Teaching software about pointing would help in the development of computer vision, Yoo said. For her project, Yoo combined spatial points and anticipated visual questions concerning images and made a dataset from these concepts. She also compared the accuracy of machine learning models on visual questions with point references versus verbal disambiguation. Working under Russakovsky as well, Yoo was continuing this research from her previous academic year.

In the second part of her project, Yoo wanted to make VQA systems more similar to humans by introducing uncertainty and stress-testing them with realistic questions to see where they fail and finding ways to improve them to catch failure cases.

“Uncertainty is important for generalizing from seen to unseen cases, so adding uncertainty to VQA systems can make state-of-the-art models more robust for use in real-life scenarios,” she said.

 

Daniel Y. Knapp ’23

“Computer Vision Tracking and Analysis of Bumblebee Behavior”

For Knapp’s project on bumblebee behavior, he decided to focus on gathering and analyzing data on aggression between the insects.

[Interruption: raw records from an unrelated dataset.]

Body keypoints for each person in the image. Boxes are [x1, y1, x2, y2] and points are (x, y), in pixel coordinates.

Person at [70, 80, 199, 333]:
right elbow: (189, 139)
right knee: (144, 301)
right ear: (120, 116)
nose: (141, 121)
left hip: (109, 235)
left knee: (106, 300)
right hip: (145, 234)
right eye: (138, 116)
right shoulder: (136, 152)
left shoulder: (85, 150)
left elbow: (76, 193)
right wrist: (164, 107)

This project was done under the aegis of Sarah Kocher, assistant professor of ecology and evolutionary biology and the Lewis-Sigler Institute for Integrative Genomics.

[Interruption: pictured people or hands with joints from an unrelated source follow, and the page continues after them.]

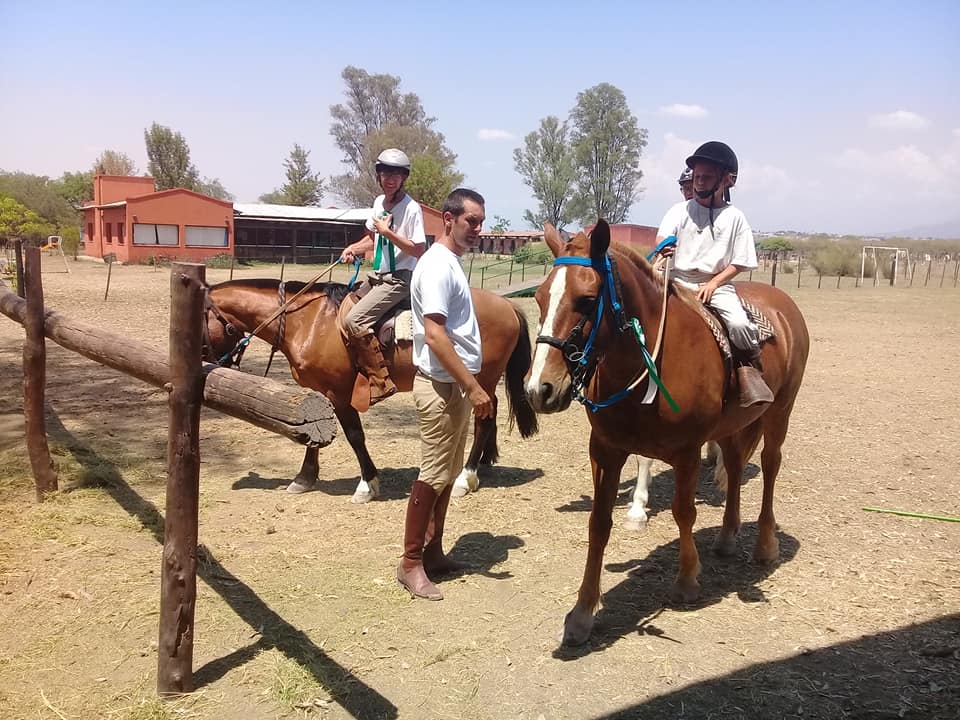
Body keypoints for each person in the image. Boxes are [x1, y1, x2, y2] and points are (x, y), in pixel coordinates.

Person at [397, 188, 494, 601]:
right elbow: (434, 334)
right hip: (441, 386)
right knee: (433, 474)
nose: (477, 229)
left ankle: (433, 551)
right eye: (472, 221)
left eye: (481, 223)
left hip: (453, 385)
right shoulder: (437, 266)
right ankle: (410, 562)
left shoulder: (450, 263)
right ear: (448, 219)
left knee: (449, 473)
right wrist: (472, 386)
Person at [656, 141, 773, 407]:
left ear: (726, 180)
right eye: (697, 177)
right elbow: (663, 238)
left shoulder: (735, 218)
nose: (699, 182)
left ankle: (748, 372)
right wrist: (663, 248)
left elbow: (740, 262)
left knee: (740, 324)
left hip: (716, 284)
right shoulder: (678, 211)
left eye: (706, 177)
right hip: (675, 278)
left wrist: (714, 283)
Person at [339, 148, 426, 406]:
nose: (390, 178)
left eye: (396, 174)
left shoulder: (411, 209)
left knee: (355, 321)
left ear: (403, 178)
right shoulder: (378, 202)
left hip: (400, 278)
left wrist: (387, 232)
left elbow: (418, 248)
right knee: (342, 309)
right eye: (385, 173)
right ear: (379, 175)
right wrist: (353, 249)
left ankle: (380, 382)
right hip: (378, 275)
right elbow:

“The success of species with high level of social organization, such as bees, depends on intra-colony variation in behaviors like aggression,” said Knapp. “Due to their manageable size and variety of behaviors, bumblebee colonies have been a classic model for studying aggression and other behaviors.”

Studying complex social behaviors in animal groups, such as insects, has become easier in recent years due to advances in computation and the adoption of machine learning, said Knapp. This has enabled researchers to automate the tracking of behavior phenotypes and later connect that with certain genes.

To implement his project, Knapp used a machine learning software called SLEAP, which records and tracks bee body parts and lets researchers discriminate between individuals, and ArUco, which enables researchers to also distinguish between different bees via unique tags attached to each individual. He put these two methods together and optimized their integration in order to have a robust process to identify bees, which has historically been a complex problem to solve.

The second part of the project was to take this data, which was captured via video camera at high frame rates (up to 60 fps), and process them to map out social behavioral patterns or “network diagrams.” From there, Knapp developed measures of aggression among bee interactions based solely on how they are attracted and repulsed by each other when another bee approaches.

“It actually turns out bees have buddies and they hang out in groups,” said Knapp, who is still working on this project this semester. “We started using the data to generate the network diagrams of these bees and we have developed a process to find out which bees tend to hang out together a lot.”